── Available records ──

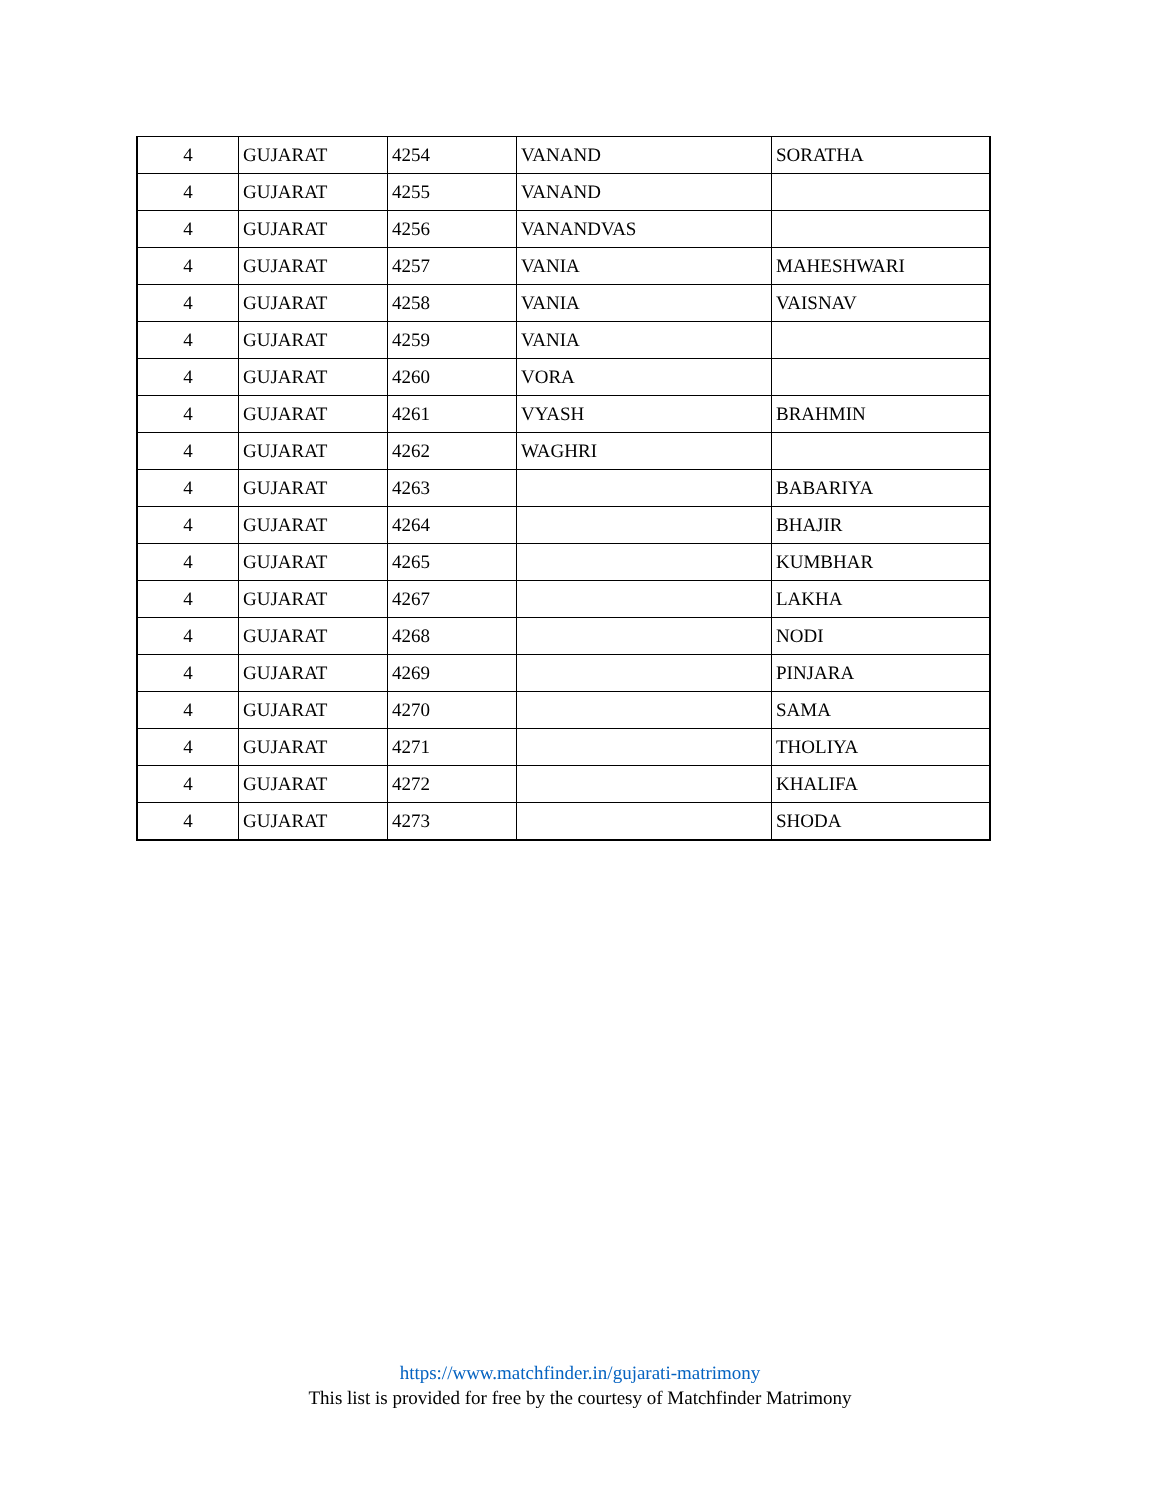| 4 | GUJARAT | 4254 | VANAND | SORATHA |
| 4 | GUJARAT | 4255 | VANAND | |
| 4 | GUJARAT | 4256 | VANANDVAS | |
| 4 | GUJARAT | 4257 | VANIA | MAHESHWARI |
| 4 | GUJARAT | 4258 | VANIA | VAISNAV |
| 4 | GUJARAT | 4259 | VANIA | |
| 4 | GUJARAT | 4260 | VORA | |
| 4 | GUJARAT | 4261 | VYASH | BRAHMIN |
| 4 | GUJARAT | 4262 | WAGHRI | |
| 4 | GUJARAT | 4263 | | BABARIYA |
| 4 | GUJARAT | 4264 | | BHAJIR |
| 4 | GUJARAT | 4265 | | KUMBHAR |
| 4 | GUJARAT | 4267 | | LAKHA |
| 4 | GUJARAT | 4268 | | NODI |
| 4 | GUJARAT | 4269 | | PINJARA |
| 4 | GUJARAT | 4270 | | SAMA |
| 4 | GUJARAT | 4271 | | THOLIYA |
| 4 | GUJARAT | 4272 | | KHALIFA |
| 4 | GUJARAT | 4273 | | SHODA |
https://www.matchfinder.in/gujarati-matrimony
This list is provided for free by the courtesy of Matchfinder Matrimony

───
── Available records ──

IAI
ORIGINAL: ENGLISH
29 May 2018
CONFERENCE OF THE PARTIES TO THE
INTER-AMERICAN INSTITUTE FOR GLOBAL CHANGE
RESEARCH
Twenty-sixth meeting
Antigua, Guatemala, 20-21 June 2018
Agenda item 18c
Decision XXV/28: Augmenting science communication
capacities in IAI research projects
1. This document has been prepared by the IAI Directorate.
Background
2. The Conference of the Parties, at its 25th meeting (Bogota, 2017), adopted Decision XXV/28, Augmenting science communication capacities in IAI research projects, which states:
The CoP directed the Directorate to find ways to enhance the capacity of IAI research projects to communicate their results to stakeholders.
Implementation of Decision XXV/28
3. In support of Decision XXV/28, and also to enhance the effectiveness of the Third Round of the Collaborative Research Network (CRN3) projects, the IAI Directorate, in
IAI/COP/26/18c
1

───
── Available records ──

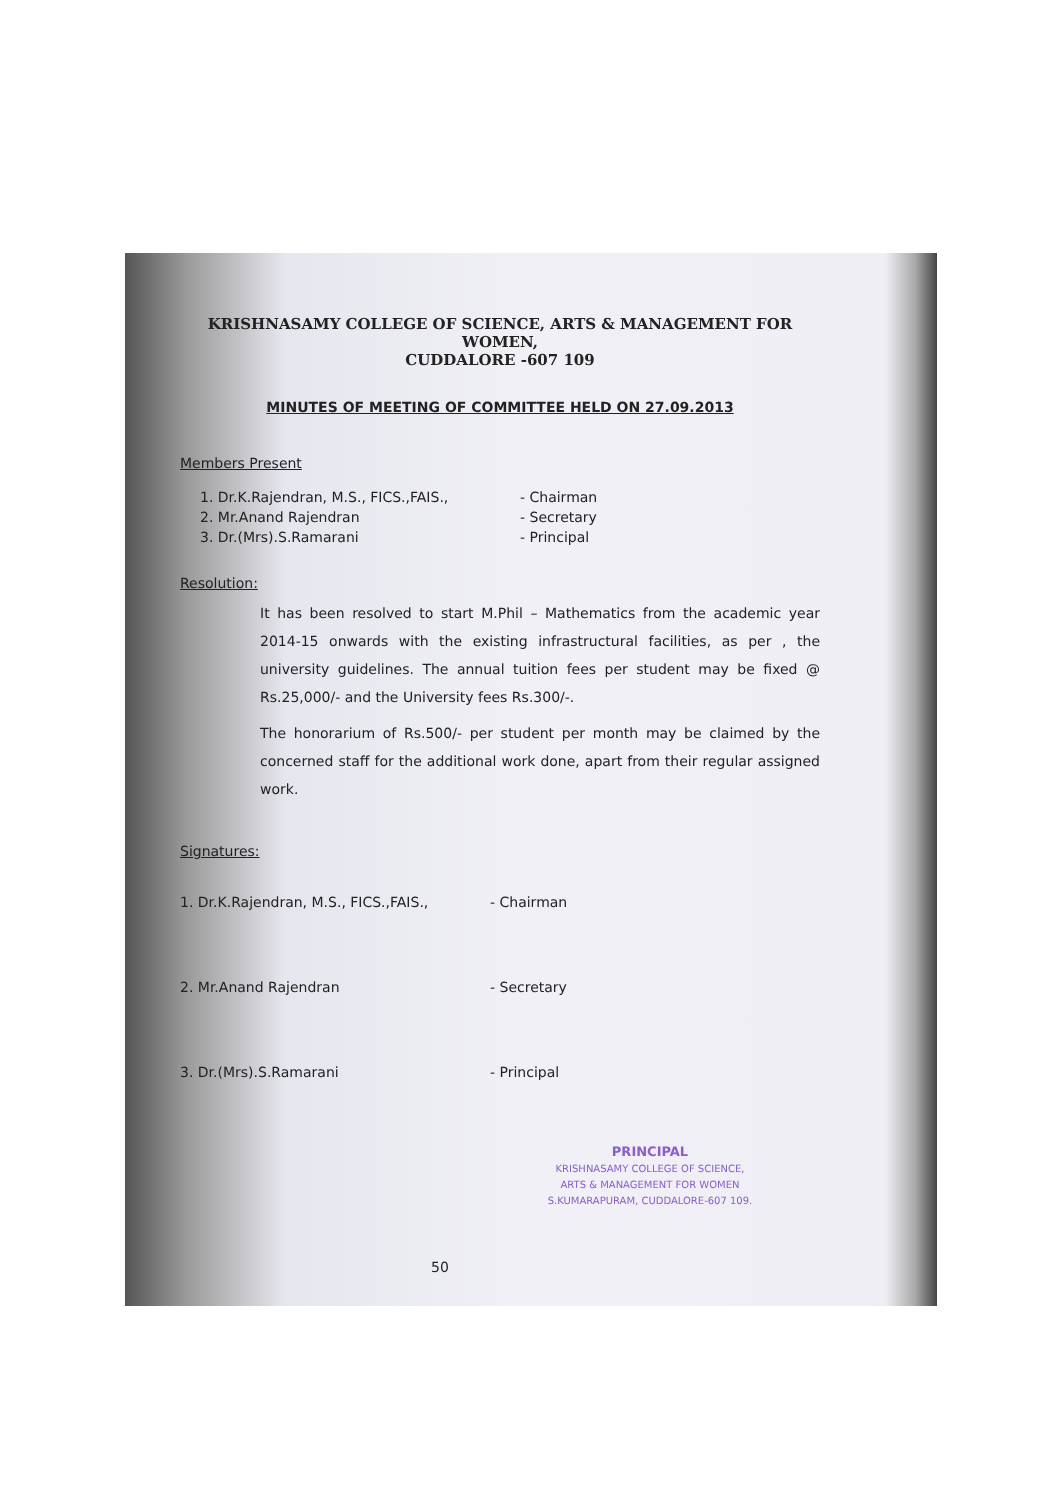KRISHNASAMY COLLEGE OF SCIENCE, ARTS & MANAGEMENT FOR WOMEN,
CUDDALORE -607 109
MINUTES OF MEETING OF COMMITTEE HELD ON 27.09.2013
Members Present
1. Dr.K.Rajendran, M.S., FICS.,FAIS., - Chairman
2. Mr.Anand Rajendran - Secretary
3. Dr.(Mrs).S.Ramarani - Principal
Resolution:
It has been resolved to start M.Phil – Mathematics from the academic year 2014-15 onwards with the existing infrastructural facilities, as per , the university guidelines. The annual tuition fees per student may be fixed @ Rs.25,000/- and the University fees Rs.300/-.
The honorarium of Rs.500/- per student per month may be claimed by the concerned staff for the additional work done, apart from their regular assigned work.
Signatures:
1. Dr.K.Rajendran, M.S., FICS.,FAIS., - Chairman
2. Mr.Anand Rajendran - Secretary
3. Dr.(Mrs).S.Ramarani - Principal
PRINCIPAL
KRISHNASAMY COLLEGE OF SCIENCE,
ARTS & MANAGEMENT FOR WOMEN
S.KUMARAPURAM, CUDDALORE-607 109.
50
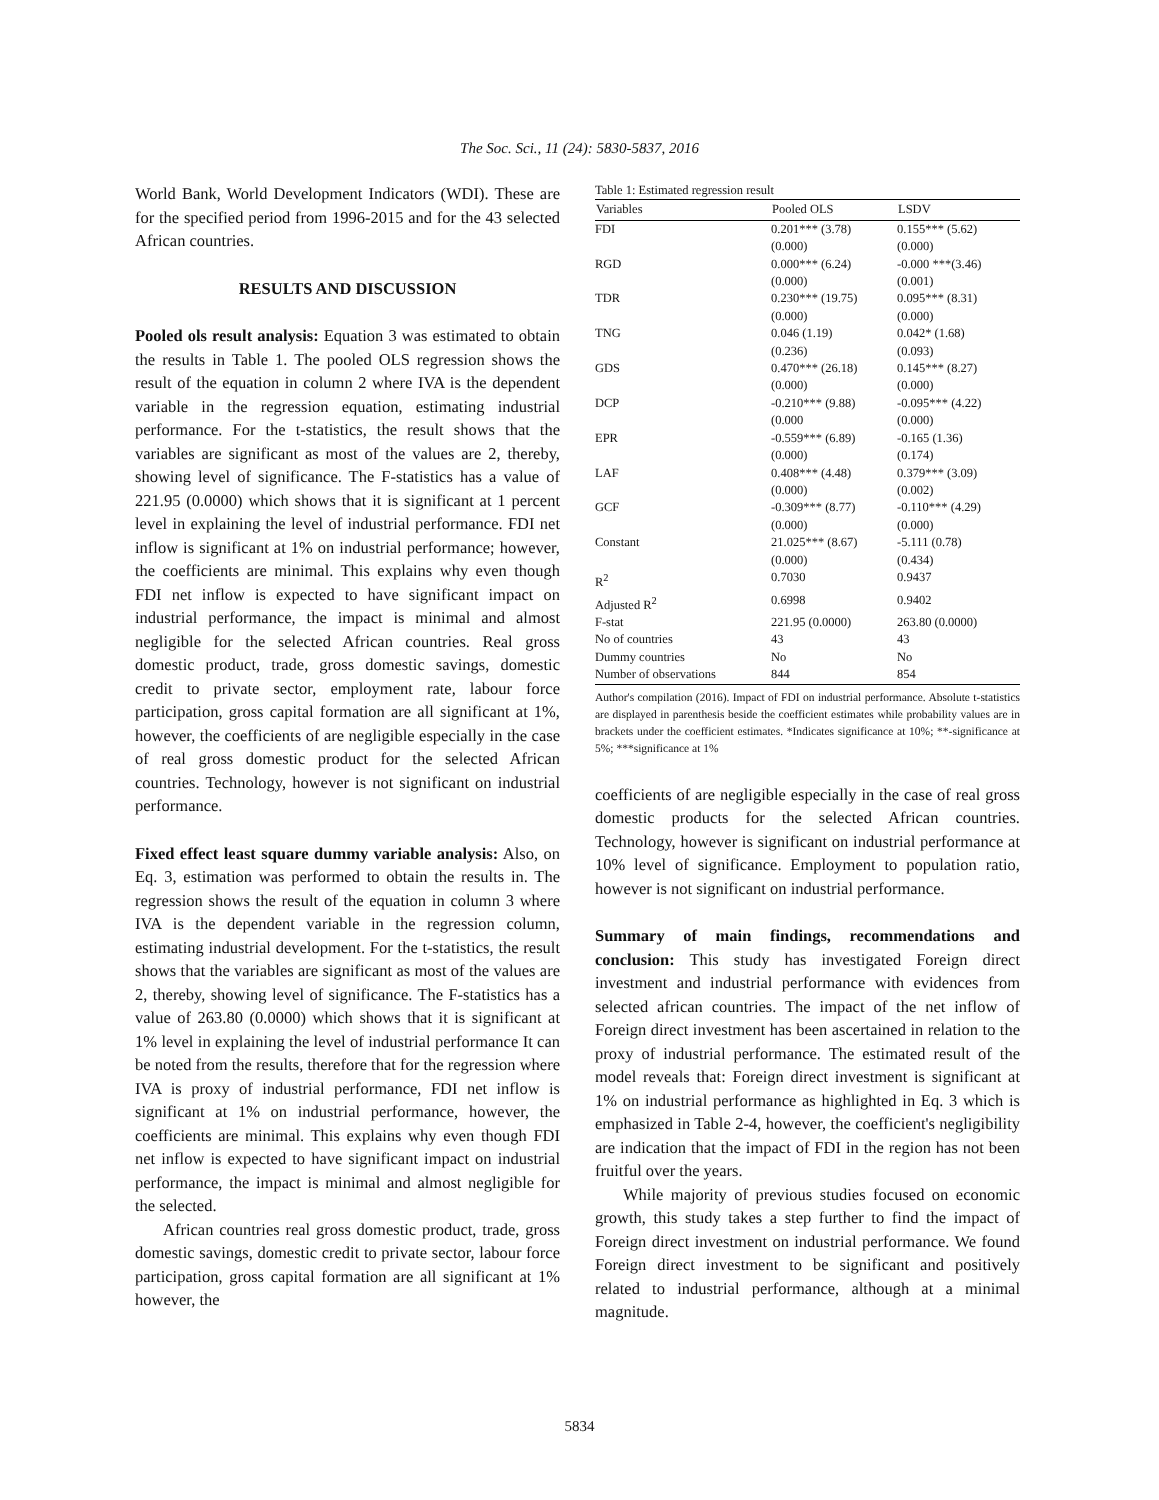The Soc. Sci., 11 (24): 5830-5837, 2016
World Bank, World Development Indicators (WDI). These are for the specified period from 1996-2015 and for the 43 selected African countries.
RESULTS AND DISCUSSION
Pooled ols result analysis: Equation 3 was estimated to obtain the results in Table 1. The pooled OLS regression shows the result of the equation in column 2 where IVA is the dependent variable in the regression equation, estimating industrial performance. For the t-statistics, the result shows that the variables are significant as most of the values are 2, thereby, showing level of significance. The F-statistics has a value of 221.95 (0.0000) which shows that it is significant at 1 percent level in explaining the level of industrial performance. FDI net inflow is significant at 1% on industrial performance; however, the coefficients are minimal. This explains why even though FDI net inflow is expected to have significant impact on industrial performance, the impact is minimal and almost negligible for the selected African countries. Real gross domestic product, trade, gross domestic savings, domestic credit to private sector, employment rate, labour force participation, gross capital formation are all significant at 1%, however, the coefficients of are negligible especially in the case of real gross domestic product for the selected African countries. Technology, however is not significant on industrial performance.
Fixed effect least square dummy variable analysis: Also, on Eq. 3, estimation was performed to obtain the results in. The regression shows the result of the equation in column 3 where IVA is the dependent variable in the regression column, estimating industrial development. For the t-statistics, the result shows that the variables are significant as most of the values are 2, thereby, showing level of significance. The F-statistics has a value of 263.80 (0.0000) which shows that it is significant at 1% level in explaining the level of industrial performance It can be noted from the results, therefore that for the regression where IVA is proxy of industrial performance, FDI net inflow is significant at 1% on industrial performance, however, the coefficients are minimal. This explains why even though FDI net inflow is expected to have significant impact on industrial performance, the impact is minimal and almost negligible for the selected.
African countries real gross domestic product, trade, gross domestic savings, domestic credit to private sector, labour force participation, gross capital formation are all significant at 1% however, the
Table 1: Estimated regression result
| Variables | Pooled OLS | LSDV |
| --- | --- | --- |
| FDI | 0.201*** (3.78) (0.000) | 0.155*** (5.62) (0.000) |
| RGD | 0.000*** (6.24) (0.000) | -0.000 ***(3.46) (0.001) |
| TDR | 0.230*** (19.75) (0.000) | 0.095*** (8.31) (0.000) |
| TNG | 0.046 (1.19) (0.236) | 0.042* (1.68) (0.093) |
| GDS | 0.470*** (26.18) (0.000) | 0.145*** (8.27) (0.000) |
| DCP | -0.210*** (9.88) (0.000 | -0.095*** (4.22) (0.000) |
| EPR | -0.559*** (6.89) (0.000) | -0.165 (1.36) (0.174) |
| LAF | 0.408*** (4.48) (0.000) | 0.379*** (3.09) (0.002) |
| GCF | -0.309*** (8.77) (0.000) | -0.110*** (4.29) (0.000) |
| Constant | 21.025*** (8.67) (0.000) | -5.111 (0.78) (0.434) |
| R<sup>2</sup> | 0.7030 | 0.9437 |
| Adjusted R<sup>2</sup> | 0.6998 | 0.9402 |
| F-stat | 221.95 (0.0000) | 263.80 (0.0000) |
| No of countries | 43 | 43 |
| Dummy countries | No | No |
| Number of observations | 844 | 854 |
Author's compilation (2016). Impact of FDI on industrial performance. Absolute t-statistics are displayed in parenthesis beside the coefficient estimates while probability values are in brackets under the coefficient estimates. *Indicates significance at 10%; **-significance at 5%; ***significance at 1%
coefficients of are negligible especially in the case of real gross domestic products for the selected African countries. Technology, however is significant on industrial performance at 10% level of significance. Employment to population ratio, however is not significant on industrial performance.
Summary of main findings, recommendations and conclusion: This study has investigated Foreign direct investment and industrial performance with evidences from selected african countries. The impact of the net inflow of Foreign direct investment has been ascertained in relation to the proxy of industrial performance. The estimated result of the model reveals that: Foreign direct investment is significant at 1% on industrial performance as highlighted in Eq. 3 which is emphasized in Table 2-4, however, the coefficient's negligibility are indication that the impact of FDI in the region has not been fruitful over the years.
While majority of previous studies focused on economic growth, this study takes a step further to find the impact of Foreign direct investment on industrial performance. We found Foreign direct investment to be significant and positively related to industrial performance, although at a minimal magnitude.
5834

───

Whenever a line of the data above holds the word "Augmenting", it counts once; report the total number of such lines and nothing more.

2